Monday, October 19, 2015

The Importance of Context, Confirmation Biases, and the Fundamental Attribution Error

Recently, a photo of a group of young women taking selfies at a ball game went viral. Not only did this become an online joke, it was used by some as more evidence of the younger generation as self-absorbed and vain.

However, a recent post on provided some important context for this picture. I won't repeat everything from the post here - you should definitely check it out at the link above - but in short, the girls, and everyone else in the audience, were asked to take selfies. They were just participating. After the public shaming of these young women, they were offered free tickets as an apology, which they instead asked to be donated to an organization that supports victims of domestic violence.

So that picture above? That's what classy ladies who also know how to have fun look like.

▶ DATA PROVIDED:

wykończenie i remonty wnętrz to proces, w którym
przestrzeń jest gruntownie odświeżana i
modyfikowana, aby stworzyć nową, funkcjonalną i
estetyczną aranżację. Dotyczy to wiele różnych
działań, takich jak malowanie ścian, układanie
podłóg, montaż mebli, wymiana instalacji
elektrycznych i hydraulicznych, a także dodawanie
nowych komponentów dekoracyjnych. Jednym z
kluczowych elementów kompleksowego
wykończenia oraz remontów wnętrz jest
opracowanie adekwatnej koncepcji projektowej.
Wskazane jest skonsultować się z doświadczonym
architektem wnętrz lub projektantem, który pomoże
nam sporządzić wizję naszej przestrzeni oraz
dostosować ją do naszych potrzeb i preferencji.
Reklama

---

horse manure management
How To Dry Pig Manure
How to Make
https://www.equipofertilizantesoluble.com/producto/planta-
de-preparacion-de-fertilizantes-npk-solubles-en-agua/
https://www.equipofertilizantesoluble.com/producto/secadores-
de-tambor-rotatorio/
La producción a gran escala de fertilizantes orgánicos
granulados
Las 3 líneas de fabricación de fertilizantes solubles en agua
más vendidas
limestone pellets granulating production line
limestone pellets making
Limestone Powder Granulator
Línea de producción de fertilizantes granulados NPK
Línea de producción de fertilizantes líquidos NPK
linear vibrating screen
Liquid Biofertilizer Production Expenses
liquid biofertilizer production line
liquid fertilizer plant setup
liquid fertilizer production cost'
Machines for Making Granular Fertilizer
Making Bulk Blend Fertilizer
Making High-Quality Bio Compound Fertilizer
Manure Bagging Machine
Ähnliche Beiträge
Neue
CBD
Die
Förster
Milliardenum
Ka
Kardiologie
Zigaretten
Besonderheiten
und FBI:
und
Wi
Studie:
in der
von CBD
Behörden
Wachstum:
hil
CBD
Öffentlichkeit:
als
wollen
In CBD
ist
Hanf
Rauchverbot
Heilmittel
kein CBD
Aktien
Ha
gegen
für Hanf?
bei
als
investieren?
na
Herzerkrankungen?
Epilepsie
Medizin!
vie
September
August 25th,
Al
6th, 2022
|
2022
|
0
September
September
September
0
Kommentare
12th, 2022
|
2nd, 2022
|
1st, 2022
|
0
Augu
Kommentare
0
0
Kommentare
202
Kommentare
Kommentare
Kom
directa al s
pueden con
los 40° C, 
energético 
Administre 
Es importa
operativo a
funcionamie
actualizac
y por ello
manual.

▶ PROBLEM TO WORK ON:
Answer these questions from the text about the ball-game selfie photo:
1. Where were the young women when they were photographed taking selfies?
2. What had the young women and everyone else in the audience been asked to do?
3. What did the young women ask to have done with the free tickets they were offered as an apology?

▶ ANSWER TO THE EXERCISE:
1. At a ball game.
2. Take selfies.
3. They asked for the tickets to be donated to an organization that supports victims of domestic violence.